Abstract:  The analysis of composition is a highly active area of applied multivariate statistics, in fields that span physical and biological science, the social sciences and humanities.  The composition of a multi-part entity is a fixed-sum vector representing the relative amounts of each part in the whole entity.  Just a few examples are:  in electoral politics, the vote shares for different political parties; in geology, the percentages of different minerals in rock samples; in sociology and other behavioural sciences, the "time budgets" of individuals, e.g., fractions of the day that are spent sleeping, working, sedentary, physically active, etc.; in biology, the relative prevalence of different microbes in the human gut.

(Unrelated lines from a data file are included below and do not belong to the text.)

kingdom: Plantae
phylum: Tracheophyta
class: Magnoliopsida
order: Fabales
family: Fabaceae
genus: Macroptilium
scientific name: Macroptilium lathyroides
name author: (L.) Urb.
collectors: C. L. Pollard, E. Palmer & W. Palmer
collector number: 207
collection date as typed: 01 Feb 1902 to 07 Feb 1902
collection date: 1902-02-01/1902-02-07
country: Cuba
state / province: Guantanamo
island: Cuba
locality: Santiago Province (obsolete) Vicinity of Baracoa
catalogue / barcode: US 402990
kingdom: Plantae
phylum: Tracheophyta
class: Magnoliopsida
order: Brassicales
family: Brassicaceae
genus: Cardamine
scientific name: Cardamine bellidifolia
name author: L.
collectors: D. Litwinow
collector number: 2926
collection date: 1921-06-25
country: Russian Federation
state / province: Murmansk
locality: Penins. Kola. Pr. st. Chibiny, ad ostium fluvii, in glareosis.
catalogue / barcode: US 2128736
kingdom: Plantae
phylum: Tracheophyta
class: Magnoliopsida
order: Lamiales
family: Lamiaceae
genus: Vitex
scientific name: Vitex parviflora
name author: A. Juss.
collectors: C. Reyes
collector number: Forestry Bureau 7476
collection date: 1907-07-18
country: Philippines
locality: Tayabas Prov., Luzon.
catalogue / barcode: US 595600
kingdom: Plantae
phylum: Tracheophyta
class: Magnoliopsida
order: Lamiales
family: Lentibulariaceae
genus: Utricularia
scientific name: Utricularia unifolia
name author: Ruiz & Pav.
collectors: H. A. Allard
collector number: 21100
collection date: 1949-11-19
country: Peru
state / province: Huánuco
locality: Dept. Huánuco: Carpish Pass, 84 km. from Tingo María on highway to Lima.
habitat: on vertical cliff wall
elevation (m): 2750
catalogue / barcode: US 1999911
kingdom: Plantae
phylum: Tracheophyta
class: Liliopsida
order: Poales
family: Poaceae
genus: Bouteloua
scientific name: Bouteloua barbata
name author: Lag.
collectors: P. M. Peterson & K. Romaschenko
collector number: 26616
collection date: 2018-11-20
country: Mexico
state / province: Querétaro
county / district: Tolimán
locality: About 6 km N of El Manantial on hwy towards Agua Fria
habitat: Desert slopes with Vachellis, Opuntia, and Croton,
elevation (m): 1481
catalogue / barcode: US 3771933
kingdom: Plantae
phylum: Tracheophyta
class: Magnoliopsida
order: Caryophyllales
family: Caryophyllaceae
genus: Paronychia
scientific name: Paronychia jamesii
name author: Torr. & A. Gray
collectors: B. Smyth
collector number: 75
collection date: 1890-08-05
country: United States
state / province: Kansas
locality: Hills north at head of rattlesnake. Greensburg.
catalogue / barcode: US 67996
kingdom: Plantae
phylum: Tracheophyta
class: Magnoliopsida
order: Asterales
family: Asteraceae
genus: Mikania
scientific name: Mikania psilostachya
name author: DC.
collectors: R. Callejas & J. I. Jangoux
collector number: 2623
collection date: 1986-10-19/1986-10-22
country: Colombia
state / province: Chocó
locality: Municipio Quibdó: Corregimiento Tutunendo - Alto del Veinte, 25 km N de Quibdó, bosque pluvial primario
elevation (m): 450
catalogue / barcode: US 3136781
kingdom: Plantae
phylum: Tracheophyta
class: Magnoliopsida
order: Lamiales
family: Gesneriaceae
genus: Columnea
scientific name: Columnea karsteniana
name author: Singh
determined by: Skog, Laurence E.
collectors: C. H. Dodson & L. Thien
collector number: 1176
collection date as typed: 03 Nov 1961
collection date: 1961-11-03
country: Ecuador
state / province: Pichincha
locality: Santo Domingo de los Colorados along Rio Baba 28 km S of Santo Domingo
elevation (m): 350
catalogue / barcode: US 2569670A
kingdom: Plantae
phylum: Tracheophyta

The statistical literature in this area is dominated by work done in the 1980s by John Aitchison, including the highly influential 1986 book "The Statistical Analysis of Compositional Data".  The essence of Aitchison's approach is to transform composition vectors to a set of contrasts among logarithms of the data, and then work with the standard tools of multivariate statistics such as multivariate normal distributions and linear models.  In this talk I challenge that approach, in terms of both its foundational principles and some well-known practical difficulties.  A more flexible approach, based on suitably targeted statistical models rather than on data-transformation, is advocated.

Short bio:  David Firth is Emeritus Professor of Statistics at the University of Warwick.  He is a Fellow of the British Academy, a former Editor of Series B of the Journal of the Royal Statistical Society, and a recipient of the RSS Guy Medal in Silver.  His work ranges from statistical theory to a variety of applications.  David's applied work has included new methods for exit-polling at general elections and for constructing indices of multiple deprivation --- both topics having strong Oxford connections.